The keyword in that sentence is 'worthless' -- what I consider worthless,
you may consider valuable. My impression is that market forces indicate that
most people do, indeed, consider most artistic production to be worthless.
Chris Hayden replies: Let every heart say amen
>That's why the producers need to huddle together in sheltered workshops and
>proclaim each others value.
Chris Hayden inquires; bUT if they/we do that how do we then proclaim it to
the world, or do we forgo that goal? These thoughts come after attending a
reading in the Millstone Art Gallery here last night--fine food, fine music,
fine poetry, fine art--same faithful few--literallly the same familiar faces
I see when I attend a reading anywhere in this town wherever it's held.
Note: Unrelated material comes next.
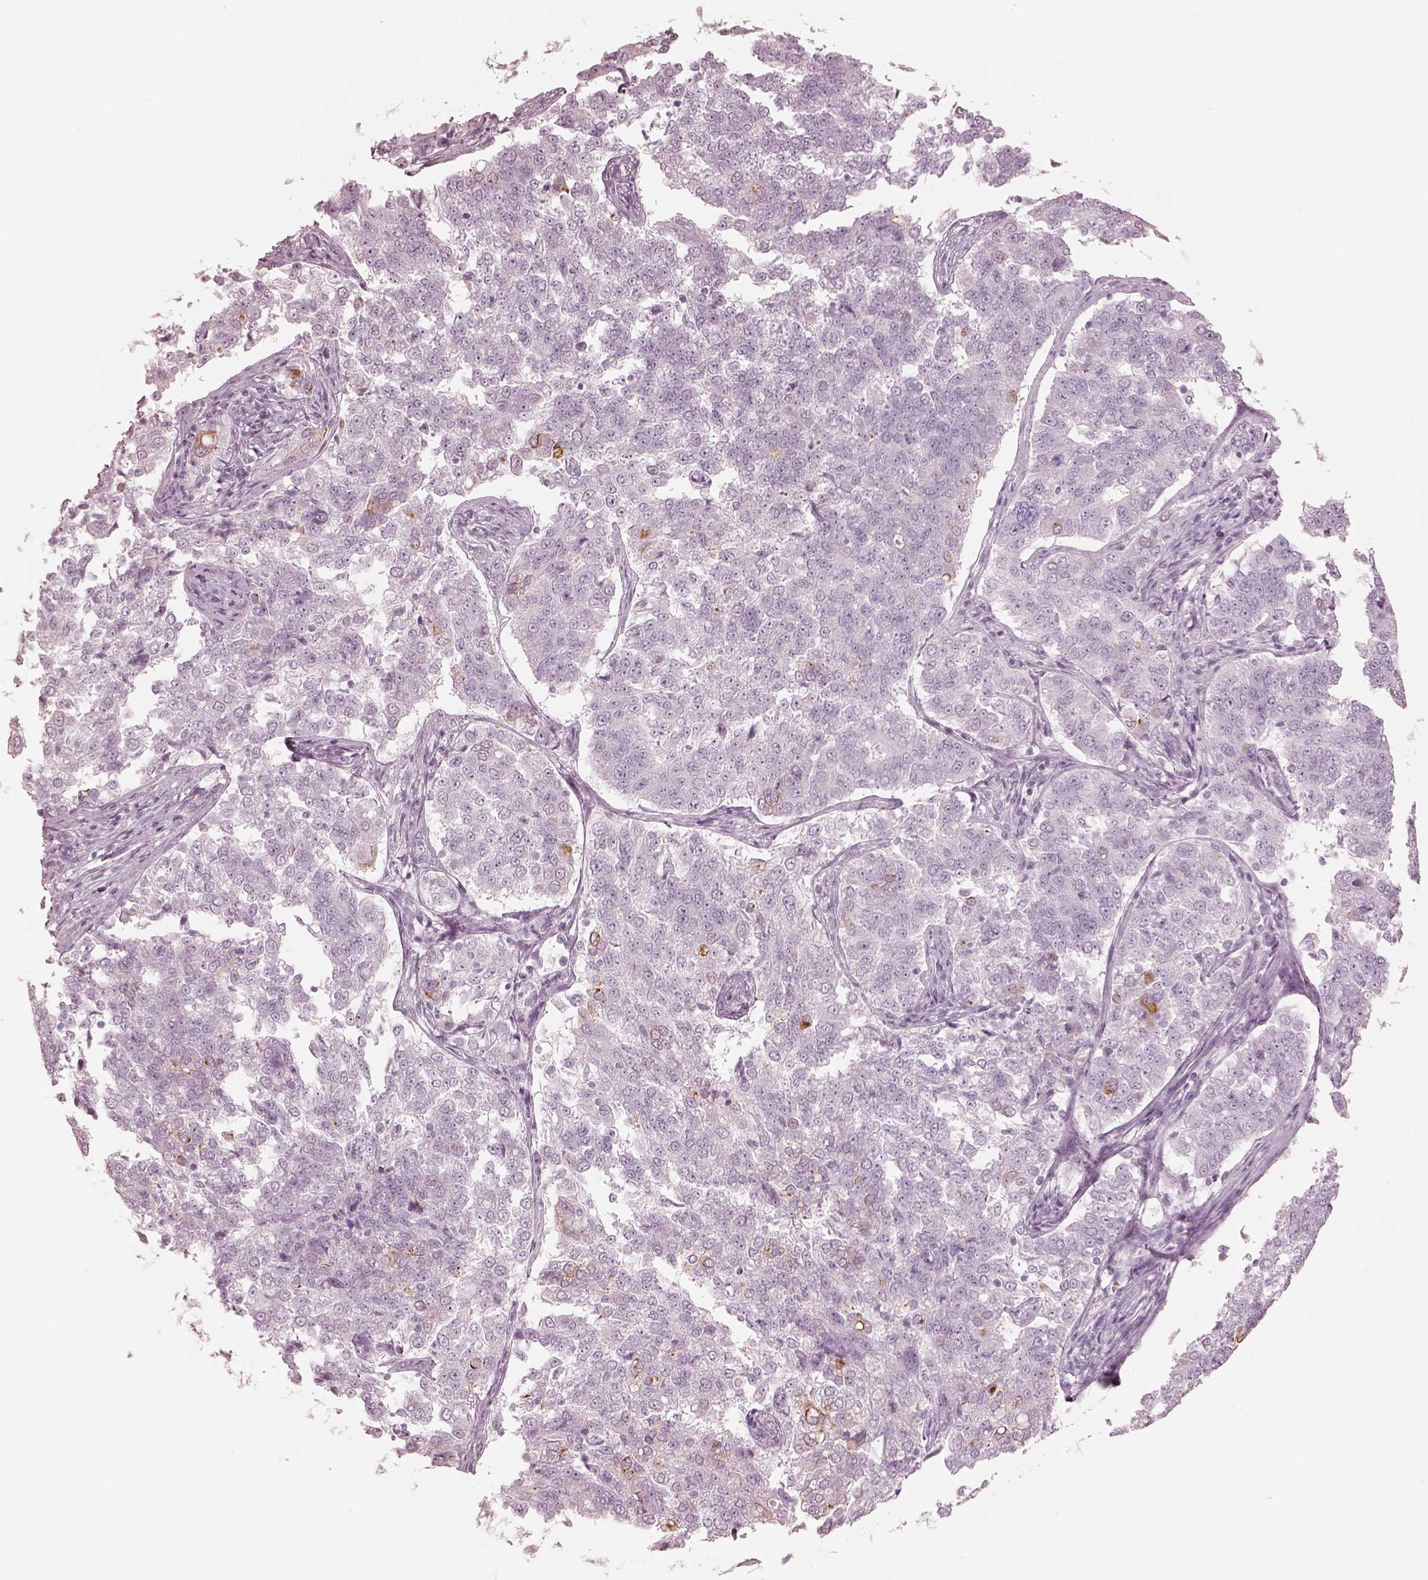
{"staining": {"intensity": "negative", "quantity": "none", "location": "none"}, "tissue": "endometrial cancer", "cell_type": "Tumor cells", "image_type": "cancer", "snomed": [{"axis": "morphology", "description": "Adenocarcinoma, NOS"}, {"axis": "topography", "description": "Endometrium"}], "caption": "Immunohistochemistry histopathology image of human endometrial adenocarcinoma stained for a protein (brown), which reveals no staining in tumor cells. Brightfield microscopy of IHC stained with DAB (brown) and hematoxylin (blue), captured at high magnification.", "gene": "PON3", "patient": {"sex": "female", "age": 43}}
Are we like the Monks of the Dark Ages, huddling in our monastaries,
preserving the art of poetry until some time when it will emerge once more?
Rapsters seem to know what their audience wants and what they are prepared
to pay for. My experience of 'artists' of various persuasions is that they
are much more inward focussed - they serve the inner muse.
Chris Hayden muses: I think of the bebop artists at Minton's in the early
40's and the Beats in their early days. Outcasts. Isolated. Broke. I think
of Cecil Taylor whose stuff was so far out he couldn't get any jobs, who
held concerts for himself in his loft. Maybe such poverty and isolation is
the fate of those who are blazing new trails for the language, coming up
with new forms, being experimental. Maybe anybody creating art with the
capital A ought to find some other means to support himself--as many do.
Why do I write? To bring life.
Chris Hayden adds: To others as well as ourselves, and leaves off with
yours, the following:
Creative production touches the mysterious.